The footage “inside the Capitol” was filmed at City Hall in Los Angeles. “We did a lot of research looking at all the footage,” Leder says. “It was crucial for us to make it look real. What did they wear? We didn’t want it to be a cartoon. We wanted it to feel extremely authentic and realistic, and I think we achieved that. We integrated it with some footage from the insurrection, but everything inside is us, what we created.”

This is The Morning Show, so even when dealing with something as high-stakes as the insurrection, there’s a soap opera-style twist. It turns out that one of the rioters that Bradley films assaulting a police officer is her brother, Hal (Joe Tippett). (The gasp I let out at that reveal could have been heard by Bradley during her space mission.) She is, understandably, horrified. She smuggles her brother out of the melee, finds him a bus ticket out of town, and deletes the footage of him from the file she sends to her producers to air—compromising her journalistic ethics.

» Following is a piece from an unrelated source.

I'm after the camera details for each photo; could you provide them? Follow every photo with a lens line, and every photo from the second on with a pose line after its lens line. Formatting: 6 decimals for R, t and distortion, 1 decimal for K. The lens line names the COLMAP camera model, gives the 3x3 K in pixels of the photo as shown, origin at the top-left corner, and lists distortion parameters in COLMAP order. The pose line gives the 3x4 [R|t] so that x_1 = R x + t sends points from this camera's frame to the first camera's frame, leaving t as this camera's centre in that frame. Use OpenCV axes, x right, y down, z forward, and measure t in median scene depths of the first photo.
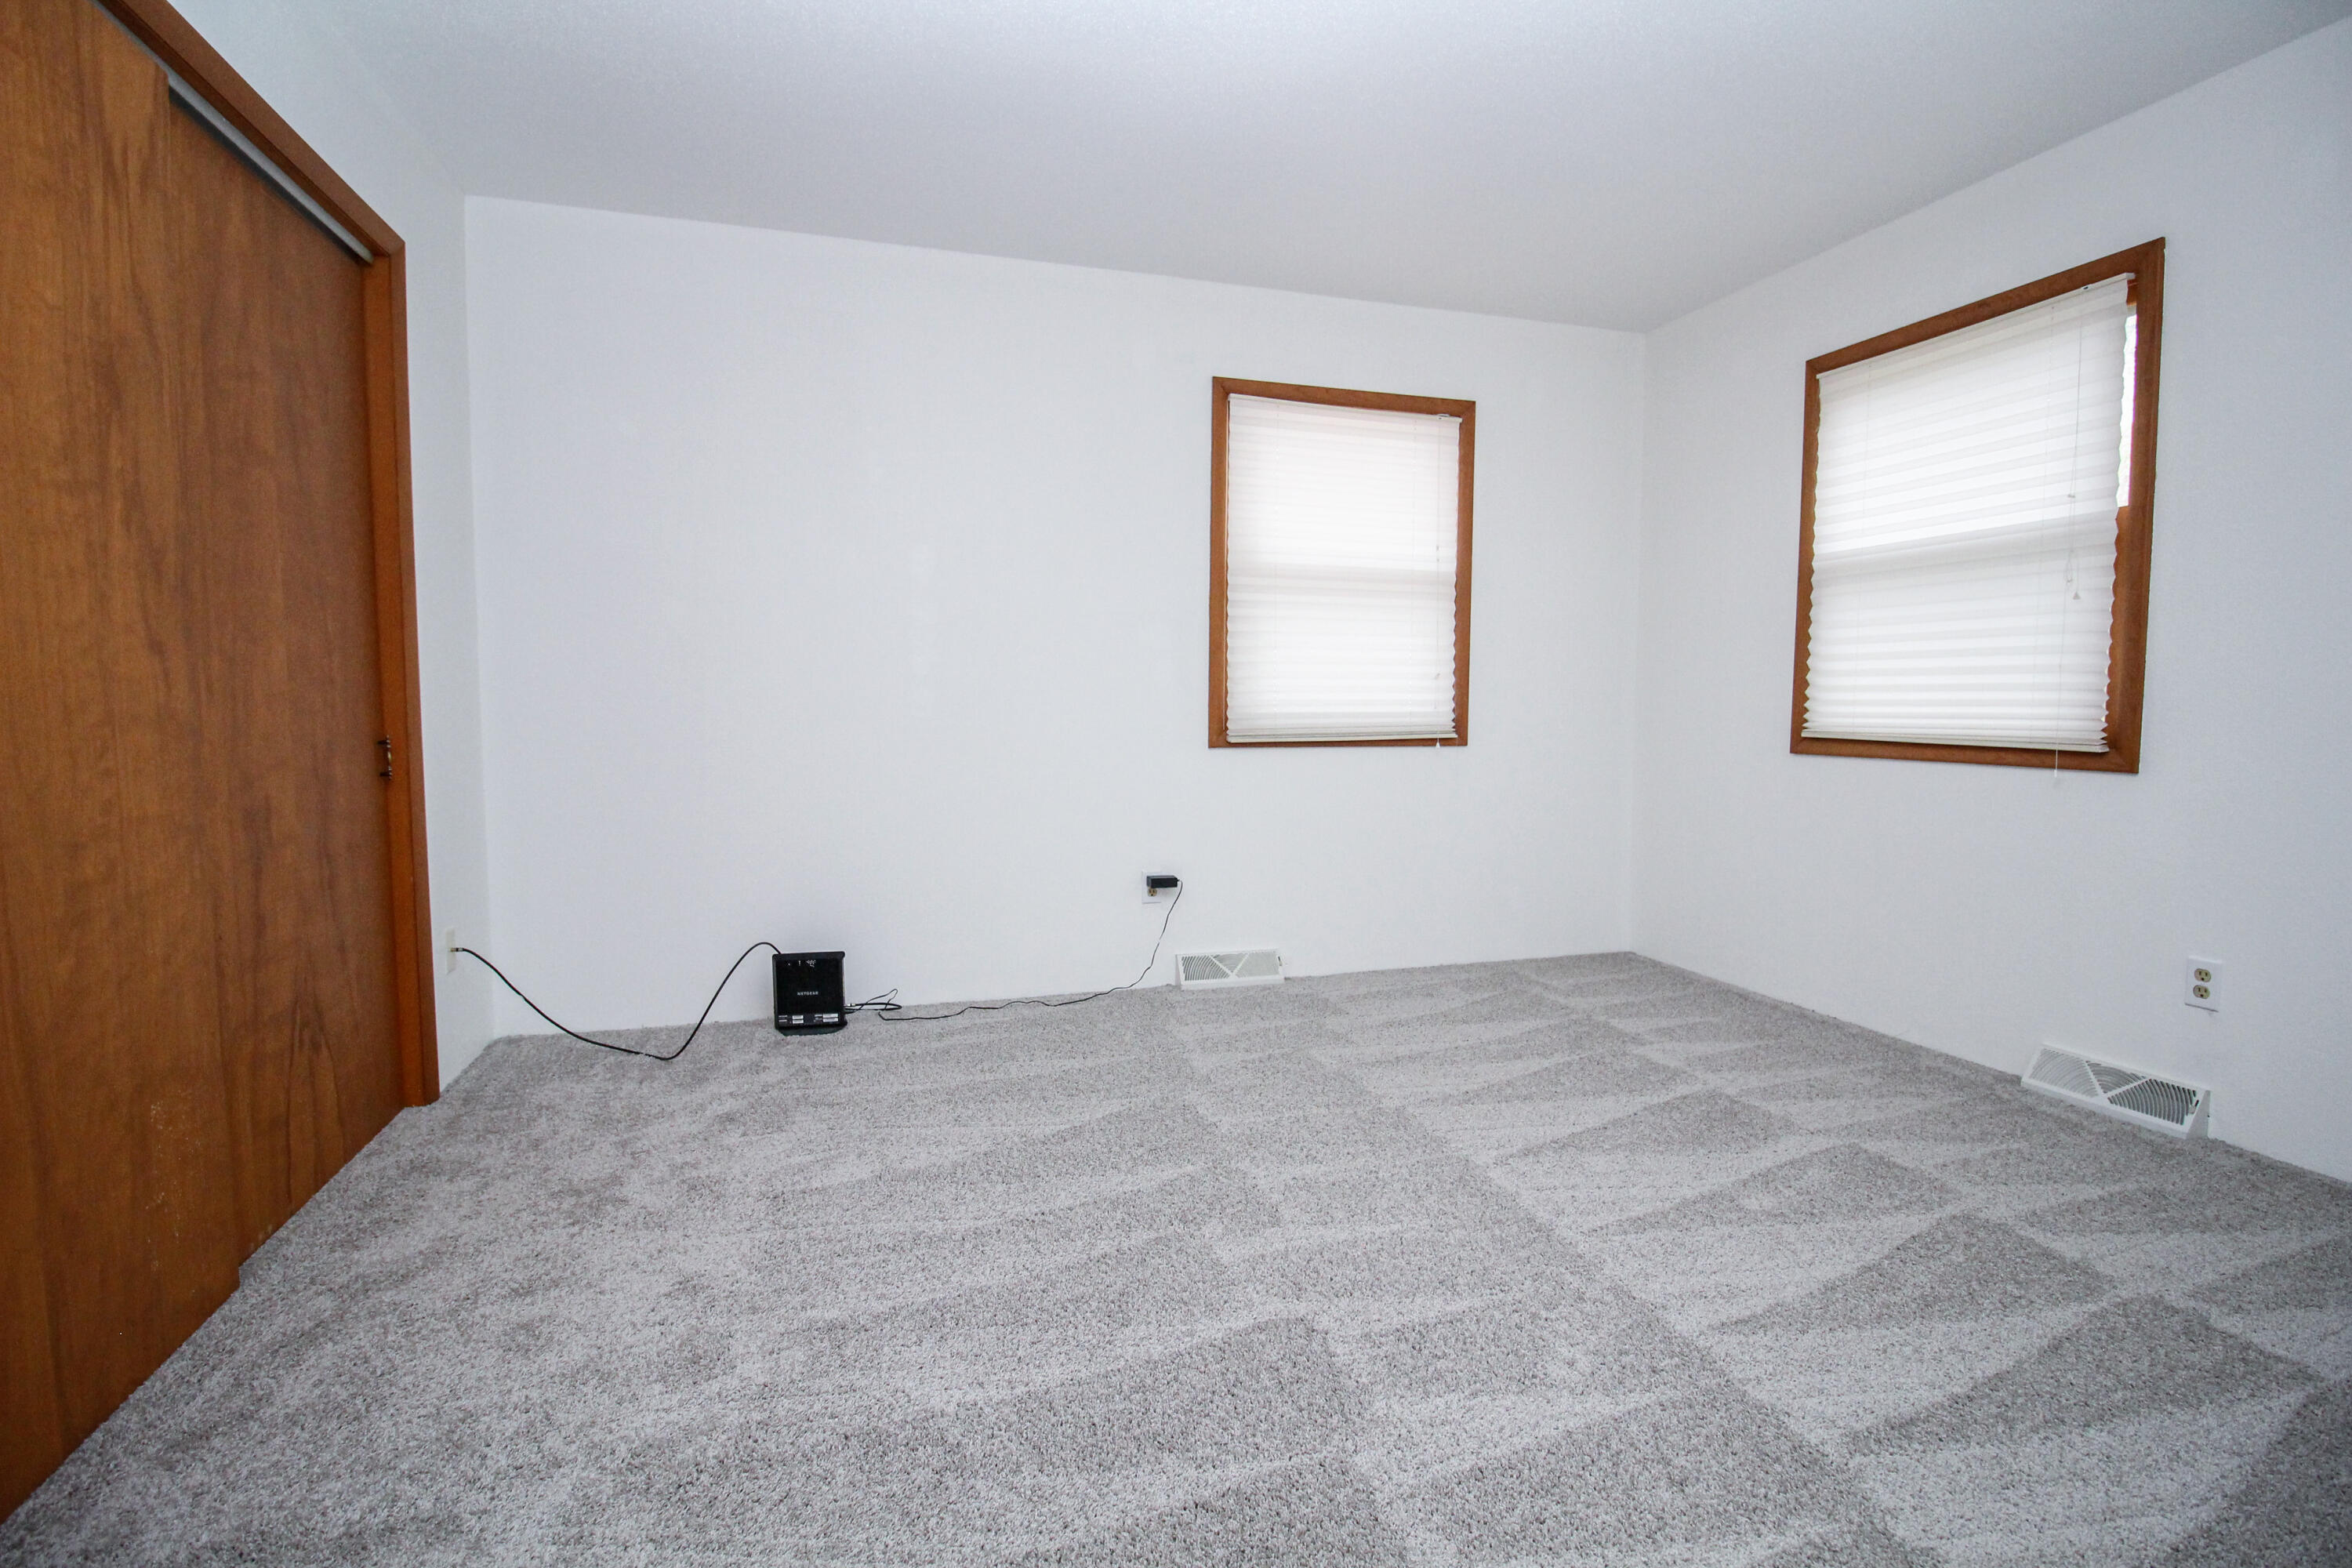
lens RADIAL K [[1091.5, 0, 1178.2], [0, 1091.5, 776.6], [0, 0, 1]] dist [0.000359, -0.013249]
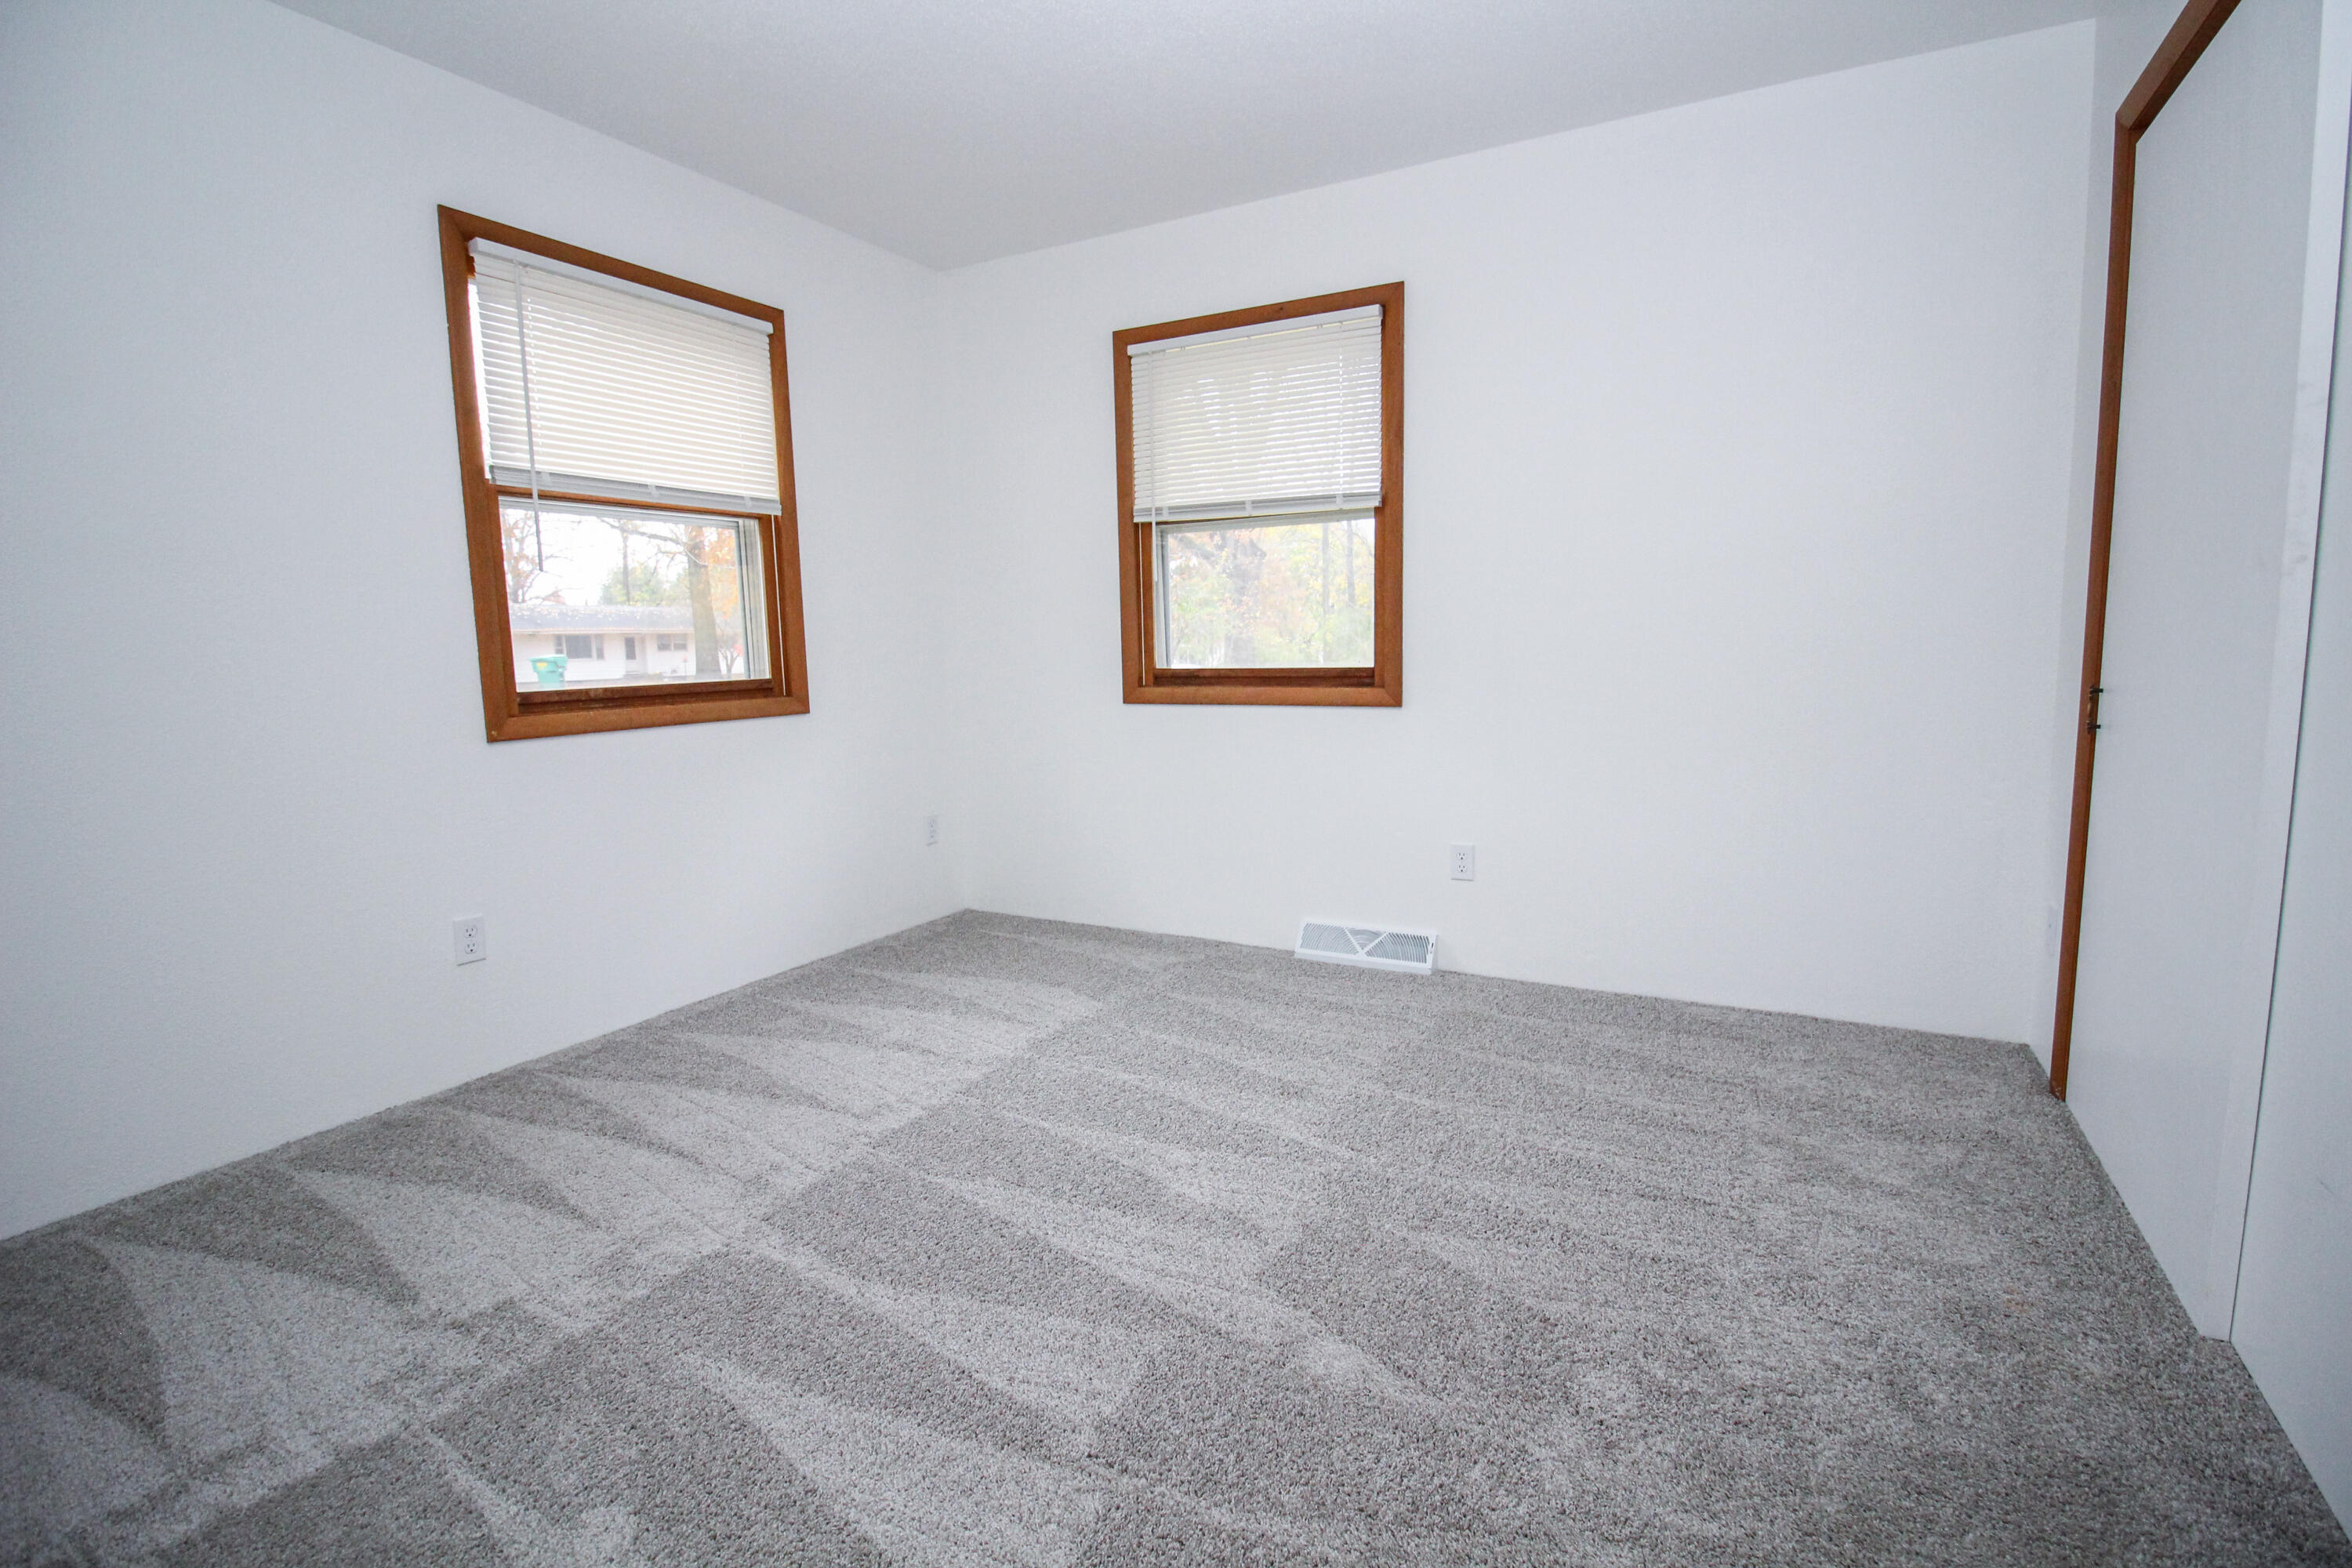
lens RADIAL K [[1091.5, 0, 1178.2], [0, 1091.5, 776.6], [0, 0, 1]] dist [0.000359, -0.013249]
pose [[0.758119, -0.075590, 0.647721, -0.145522], [0.043280, 0.996902, 0.065683, -0.009690], [-0.650679, -0.021762, 0.759041, 0.156338]]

Photo still of Reese Witherspoon in 'The Morning Show'
Erin Simkin/Apple TV+

Later, the FBI surveys the footage and notices that the man they’re trying to find who assaulted an officer, Bradley’s brother, is strangely unidentifiable, and the footage cuts around his face. To protect her brother, Bradley may have committed a crime in her own right. At the very least, she betrayed the principles of her profession—and obscured the truth.

“As a journalist, she makes the unthinkable, unforgivable mistake,” Leder says. “It's a great, big discovery, and an important one for the story. And it delves into our theme this season: What is the truth, and the lies we tell ourselves. The state of the truth. This was, I think, a really great way of [illustrating] that.”